No, and I do love the way [Spanish guitar] sounds. And, for me, being evocative is not the same thing as being distancing. I mean, we’re all postmodern beings at this point. And I think there’s more meaning in reference than there is in sound at this point, and in combining things in different ways. I like walking on this sort of, like, tantric edge of taste, I guess. But I resist all these accusations of irony.

But you can see you’re walking on this line of taste, so you understand that there are things that are considered “bad taste” and you’re kind of playing with them, or even forcing people to look at them in a different way.

I don’t know. I’m a big lover of fashion, and I feel like what’s happening right now in fashion is doing a lot of the same thing. I think it’s all one big dialogue.

I know you wrote for Beyonce [2013’s No Angel] and other artists in the past. Are you still interested in that side of the industry, like dipping your toe into the machinery of it all?

Well, at the time, that was all Beyonce, that was her bringing us into her very high-powered personal machine. It was a huge honour and a thrill to be invited in, but I haven’t put writing for other artists as a priority really since then, mostly just because I’ve been so focused on doing my own stuff. But it’s definitely something I’m open to, and I’m actually doing a bit of it this week, although I can’t say for who.

Interesting. Do you enjoy that work, or does it just feel like something different you like to apply yourself to?

Yeah, I do enjoy it. I mean, if even just for the sake of making me realise how different my own way of existing in the industry is from other artists or, you know, just how deep the rabbit hole goes really in the way different people work. But I get off on the challenge of it, and I’m also just so inspired by other people’s personas and personalities that it’s a really fun kind of escape from Caroline Polachek.

Do you ever see Caroline Polachek as a persona?

No!
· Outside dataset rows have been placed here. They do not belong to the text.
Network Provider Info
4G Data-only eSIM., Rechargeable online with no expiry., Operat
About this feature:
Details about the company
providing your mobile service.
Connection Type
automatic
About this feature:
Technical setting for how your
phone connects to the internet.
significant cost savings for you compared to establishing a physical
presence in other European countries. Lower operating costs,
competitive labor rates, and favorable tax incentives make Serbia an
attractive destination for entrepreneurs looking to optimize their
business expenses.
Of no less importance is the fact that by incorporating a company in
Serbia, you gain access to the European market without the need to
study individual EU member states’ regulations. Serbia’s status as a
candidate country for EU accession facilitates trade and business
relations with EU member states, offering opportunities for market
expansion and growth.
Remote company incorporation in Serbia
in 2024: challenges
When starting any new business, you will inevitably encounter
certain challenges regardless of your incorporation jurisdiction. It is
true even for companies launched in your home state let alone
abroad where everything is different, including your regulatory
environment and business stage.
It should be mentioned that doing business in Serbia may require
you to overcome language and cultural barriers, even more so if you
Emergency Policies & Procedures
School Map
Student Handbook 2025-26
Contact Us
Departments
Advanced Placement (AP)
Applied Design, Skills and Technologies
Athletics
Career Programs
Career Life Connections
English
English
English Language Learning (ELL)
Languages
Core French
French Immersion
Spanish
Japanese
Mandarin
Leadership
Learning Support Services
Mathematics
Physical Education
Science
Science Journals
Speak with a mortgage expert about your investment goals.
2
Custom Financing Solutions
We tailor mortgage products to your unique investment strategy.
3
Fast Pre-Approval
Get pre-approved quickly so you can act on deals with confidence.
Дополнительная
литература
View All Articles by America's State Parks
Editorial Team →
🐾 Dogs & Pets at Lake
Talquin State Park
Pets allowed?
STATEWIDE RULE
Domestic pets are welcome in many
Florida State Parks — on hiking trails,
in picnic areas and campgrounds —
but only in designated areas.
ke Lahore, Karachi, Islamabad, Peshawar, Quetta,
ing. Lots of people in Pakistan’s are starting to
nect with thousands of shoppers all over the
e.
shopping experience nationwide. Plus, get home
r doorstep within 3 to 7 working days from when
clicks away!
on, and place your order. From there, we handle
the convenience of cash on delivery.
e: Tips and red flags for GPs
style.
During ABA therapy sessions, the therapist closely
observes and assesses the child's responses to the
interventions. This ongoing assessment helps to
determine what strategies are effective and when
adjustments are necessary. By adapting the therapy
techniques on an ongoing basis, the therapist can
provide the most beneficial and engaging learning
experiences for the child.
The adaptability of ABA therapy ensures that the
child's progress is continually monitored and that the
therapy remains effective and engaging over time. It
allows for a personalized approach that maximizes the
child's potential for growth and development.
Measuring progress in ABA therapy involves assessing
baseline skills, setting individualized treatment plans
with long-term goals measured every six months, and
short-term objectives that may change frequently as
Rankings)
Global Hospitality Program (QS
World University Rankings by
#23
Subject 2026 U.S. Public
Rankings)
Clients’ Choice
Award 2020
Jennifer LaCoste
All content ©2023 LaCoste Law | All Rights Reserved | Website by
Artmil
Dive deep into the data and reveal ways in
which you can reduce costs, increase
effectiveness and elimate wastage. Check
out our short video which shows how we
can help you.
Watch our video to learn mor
Maybe that’s the problem.

I saw a quote in an interview where you said you enjoy being off the grid, but then, recently, I watched a whole five-minute Instagram video of you eating spaghetti and meatballs. What’s the thinking of posting something like that?
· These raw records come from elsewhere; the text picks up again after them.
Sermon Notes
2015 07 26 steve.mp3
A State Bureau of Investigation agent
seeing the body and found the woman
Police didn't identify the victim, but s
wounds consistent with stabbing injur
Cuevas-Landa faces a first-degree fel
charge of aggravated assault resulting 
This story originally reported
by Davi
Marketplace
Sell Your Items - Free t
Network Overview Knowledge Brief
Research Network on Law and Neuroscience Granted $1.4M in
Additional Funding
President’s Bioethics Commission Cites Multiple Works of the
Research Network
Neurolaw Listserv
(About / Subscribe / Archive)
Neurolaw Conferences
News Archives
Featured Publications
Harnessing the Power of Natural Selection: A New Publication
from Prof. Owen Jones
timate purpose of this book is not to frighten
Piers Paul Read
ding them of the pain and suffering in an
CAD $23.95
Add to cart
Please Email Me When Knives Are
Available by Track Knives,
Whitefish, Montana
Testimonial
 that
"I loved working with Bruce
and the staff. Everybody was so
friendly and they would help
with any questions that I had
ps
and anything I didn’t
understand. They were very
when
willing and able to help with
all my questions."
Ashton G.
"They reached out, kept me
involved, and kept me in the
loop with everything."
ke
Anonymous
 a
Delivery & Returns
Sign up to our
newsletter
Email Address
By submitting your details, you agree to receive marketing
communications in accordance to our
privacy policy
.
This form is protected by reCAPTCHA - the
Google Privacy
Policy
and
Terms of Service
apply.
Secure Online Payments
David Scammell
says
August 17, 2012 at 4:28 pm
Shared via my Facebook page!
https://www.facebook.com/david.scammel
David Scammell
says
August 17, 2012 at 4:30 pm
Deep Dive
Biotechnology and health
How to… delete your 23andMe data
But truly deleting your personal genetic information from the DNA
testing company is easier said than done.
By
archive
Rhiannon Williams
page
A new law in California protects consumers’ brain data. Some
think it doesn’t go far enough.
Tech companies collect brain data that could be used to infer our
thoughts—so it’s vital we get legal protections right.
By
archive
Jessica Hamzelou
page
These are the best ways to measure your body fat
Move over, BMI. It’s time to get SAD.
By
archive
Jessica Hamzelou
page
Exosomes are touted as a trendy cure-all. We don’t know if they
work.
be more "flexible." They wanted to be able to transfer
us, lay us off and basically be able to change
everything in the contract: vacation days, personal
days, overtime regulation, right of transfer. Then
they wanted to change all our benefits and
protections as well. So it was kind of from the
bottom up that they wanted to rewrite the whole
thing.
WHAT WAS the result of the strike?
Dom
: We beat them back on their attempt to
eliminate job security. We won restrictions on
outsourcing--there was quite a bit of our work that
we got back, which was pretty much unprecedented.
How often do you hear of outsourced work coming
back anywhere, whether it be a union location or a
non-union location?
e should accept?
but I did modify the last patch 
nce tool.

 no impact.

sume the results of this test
I mean, simply, I went to take a selfie and I was like, “You know what? Let’s just go live”, so I went live. But the problem is then I had to finish the entire spaghetti and meatball plate, and I probably normally wouldn’t have finished it but, you know, once you’re on camera you have to finish the whole thing.

As a public person, what’s your approach to social media?

I think, as a musician, there’s so much going on in the calendar that you have to post about, and so I’m finding it a struggle to want to post anything about my personal life online because even just keeping up with the professional posting is enough for me. But I’m sure once that kind of posting starts to quiet down, and once I get on the road, I’ll inevitably start foolishly posting my personal life again. But for now, it feels like there’s a quite clear separation for me and I’m kind of enjoying it.

Look, I’m sorry, I hope I didn’t offend you earlier. I enjoy the music, and I think that even if I find some irony in it, I guess, you know, the listener finds whatever they find in the work, right?

100 per cent. It’s funny because my last interview that I just got off, the writer was very interested in this narrative of, like, me having this kind of orgasmic catharsis just by the act of singing, which I was like, “No.” [laughs] So I’m just really appreciating the very masculine and feminine takes on the same body of work. You’re like, “Well, certainly you don’t mean it?” and she was like, “You must really mean it!”

I’m like, “I love this cheesy music too, but surely you know it’s a bit cheesy!”

You know what, I think you’ve just revealed what your agenda is: you just want to know that I know, and my answer is “I don’t know.”

That could be it. I just want to know that we’re in on the same joke.

Yes, but it’s just… I’m not joking.

Caroline Polachek’s Desire, I Want To Turn Into You is out now.